**WHAT TO WORK ON**
State how many lines in the entries below include the string "from", and give nothing beyond that number.

··· RECORDS TO USE ···

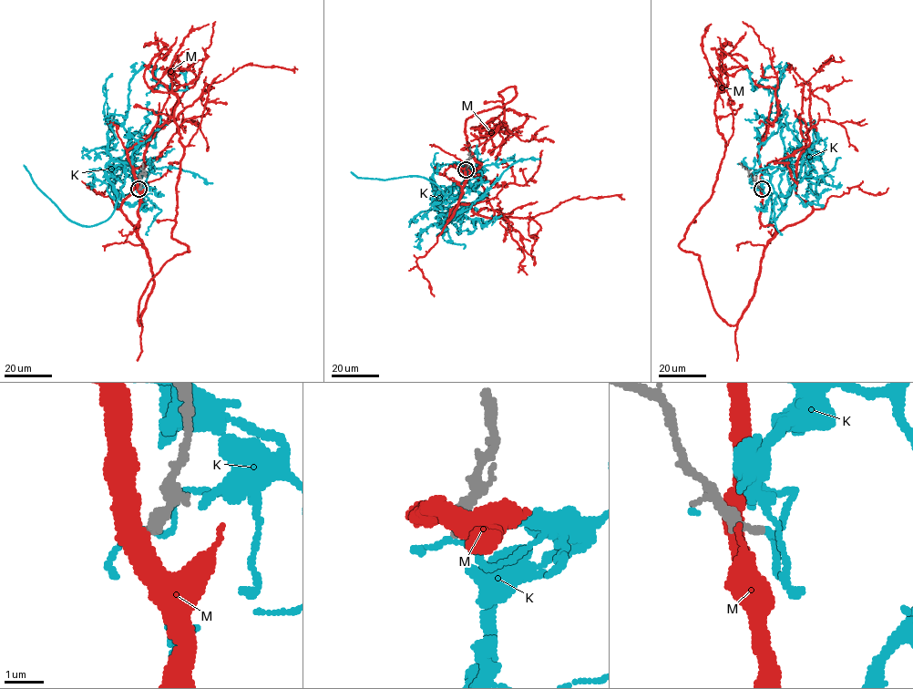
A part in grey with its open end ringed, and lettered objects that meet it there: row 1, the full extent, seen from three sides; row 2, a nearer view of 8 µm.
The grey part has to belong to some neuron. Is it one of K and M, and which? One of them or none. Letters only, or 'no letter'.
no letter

···
··· RECORDS TO USE ···

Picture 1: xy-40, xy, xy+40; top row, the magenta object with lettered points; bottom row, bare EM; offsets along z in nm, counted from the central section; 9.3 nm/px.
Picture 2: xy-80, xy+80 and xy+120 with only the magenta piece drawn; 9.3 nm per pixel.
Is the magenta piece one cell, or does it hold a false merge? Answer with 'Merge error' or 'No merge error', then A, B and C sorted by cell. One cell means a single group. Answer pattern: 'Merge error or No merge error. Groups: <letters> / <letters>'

···

**ANSWER BOX**
2